__PROBLEM__
Count the lines in the records that hold the string "visible". Only the number should be given.

__INFORMATION__
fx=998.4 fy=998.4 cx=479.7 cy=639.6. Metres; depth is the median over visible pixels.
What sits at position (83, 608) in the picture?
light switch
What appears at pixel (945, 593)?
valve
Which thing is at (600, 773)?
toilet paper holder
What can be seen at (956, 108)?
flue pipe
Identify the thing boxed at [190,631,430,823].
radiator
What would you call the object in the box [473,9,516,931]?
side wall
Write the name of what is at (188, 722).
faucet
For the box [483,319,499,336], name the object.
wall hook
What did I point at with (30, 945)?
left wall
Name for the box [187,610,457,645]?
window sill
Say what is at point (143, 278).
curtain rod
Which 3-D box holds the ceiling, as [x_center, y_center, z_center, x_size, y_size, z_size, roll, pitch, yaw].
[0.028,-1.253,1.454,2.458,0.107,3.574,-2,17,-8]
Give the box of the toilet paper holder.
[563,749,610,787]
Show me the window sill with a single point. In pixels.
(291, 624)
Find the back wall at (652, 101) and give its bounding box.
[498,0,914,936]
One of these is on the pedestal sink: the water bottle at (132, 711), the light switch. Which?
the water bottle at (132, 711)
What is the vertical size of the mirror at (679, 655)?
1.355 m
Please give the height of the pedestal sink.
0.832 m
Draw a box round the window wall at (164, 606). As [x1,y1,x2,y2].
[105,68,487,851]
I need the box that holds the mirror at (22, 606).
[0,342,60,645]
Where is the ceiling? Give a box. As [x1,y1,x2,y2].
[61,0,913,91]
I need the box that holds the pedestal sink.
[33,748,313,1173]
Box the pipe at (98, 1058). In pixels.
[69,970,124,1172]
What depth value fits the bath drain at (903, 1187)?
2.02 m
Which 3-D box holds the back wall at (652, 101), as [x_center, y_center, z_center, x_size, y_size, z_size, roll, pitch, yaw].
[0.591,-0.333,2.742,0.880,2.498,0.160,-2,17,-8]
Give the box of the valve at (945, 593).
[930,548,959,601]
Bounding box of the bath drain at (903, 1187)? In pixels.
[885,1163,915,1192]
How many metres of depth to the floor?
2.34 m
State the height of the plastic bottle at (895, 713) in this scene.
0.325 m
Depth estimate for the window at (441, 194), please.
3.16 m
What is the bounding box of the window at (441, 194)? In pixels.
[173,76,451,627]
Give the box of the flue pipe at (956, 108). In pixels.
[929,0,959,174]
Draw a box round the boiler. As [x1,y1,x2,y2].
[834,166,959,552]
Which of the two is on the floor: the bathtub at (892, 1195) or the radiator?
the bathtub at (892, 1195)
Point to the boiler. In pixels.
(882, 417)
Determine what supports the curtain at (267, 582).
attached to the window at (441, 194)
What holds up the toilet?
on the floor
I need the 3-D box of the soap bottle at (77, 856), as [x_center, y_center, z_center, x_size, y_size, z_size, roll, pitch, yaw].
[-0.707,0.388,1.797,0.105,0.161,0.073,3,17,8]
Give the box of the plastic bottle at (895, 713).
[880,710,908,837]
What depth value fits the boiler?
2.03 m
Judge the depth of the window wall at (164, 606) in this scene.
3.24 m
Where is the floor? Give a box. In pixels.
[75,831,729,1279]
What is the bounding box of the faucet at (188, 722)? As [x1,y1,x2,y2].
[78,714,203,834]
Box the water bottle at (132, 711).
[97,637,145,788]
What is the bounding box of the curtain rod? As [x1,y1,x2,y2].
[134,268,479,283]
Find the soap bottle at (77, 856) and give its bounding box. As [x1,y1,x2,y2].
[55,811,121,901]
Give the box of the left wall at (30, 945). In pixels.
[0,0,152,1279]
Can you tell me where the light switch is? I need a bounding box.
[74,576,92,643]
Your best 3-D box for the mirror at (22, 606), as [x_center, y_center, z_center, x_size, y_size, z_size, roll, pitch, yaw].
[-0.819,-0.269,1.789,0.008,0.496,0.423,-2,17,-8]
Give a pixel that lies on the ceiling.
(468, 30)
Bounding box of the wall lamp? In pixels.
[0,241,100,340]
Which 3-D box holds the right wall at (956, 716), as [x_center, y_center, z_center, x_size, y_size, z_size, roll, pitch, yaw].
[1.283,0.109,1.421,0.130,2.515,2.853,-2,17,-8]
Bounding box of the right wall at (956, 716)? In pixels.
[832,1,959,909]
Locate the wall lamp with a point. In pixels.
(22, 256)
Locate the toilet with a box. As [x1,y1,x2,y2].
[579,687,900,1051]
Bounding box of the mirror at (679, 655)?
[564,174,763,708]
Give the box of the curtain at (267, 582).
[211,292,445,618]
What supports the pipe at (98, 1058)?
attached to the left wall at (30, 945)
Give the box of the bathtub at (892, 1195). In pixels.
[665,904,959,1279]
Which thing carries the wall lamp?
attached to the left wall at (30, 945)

--

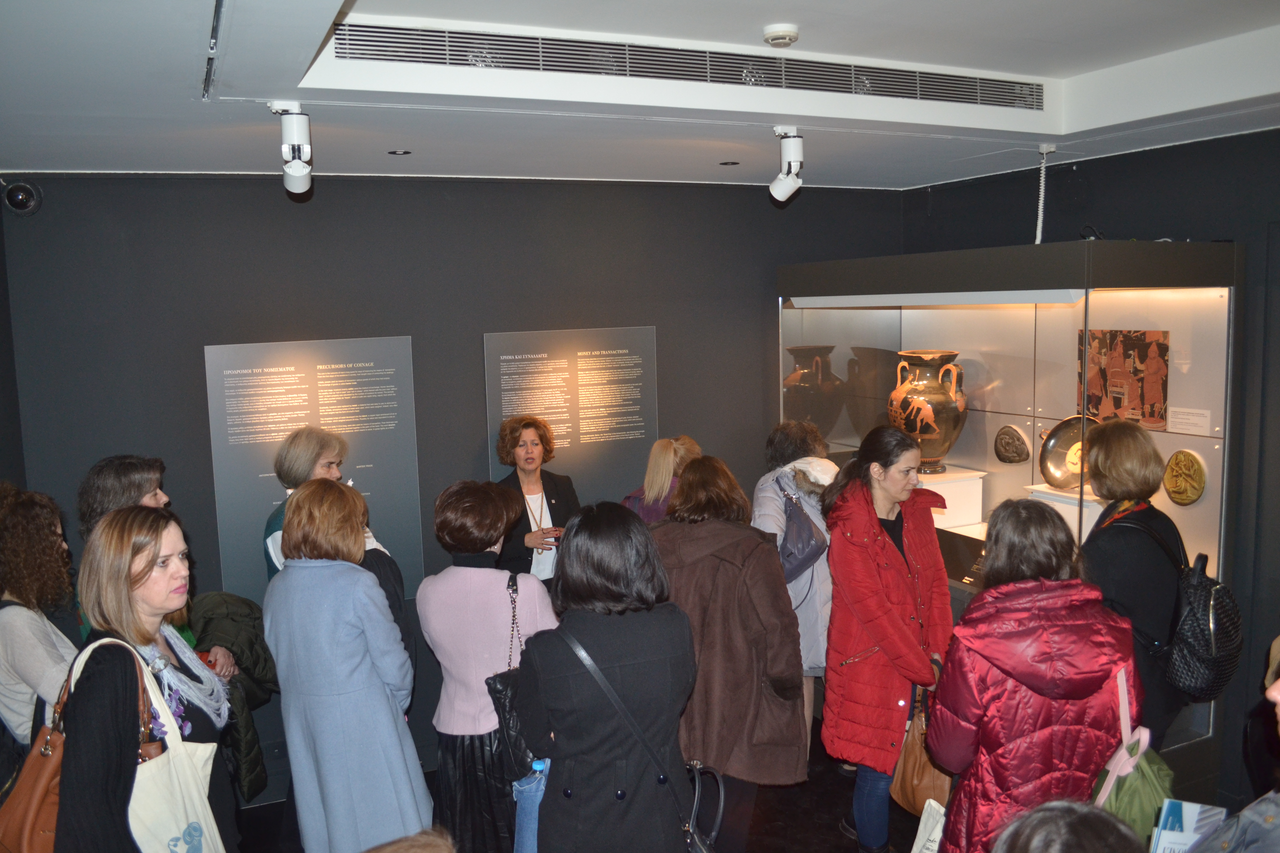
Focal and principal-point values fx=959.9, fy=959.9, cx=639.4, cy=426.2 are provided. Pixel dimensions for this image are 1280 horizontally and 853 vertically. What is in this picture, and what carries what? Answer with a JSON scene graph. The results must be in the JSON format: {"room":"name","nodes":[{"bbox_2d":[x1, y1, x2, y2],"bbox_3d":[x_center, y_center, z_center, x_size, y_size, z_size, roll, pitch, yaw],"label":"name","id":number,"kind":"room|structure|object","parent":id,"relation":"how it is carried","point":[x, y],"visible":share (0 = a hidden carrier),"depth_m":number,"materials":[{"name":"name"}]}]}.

__SOLVED EXERCISE__
2